[Request]:
Copy the entries below exactly, but only from the line containing "for storing userinformation." through the final line.

Records provided below:

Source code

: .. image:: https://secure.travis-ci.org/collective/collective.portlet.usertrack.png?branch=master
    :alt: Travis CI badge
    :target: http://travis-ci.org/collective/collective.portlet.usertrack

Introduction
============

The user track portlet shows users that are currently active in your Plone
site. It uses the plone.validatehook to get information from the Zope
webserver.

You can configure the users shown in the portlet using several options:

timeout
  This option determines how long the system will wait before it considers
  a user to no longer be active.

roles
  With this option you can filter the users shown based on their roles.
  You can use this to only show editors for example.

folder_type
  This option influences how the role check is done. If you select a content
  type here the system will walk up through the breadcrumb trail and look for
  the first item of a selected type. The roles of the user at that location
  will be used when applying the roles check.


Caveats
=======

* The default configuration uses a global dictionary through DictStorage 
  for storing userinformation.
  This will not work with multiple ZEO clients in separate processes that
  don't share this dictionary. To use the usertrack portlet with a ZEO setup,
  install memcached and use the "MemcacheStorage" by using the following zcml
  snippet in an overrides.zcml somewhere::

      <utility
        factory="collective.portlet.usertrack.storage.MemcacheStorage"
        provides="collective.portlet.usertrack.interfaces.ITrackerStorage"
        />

End of Records provided.

[Your response]:
  for storing userinformation.
  This will not work with multiple ZEO clients in separate processes that
  don't share this dictionary. To use the usertrack portlet with a ZEO setup,
  install memcached and use the "MemcacheStorage" by using the following zcml
  snippet in an overrides.zcml somewhere::

      <utility
        factory="collective.portlet.usertrack.storage.MemcacheStorage"
        provides="collective.portlet.usertrack.interfaces.ITrackerStorage"
        />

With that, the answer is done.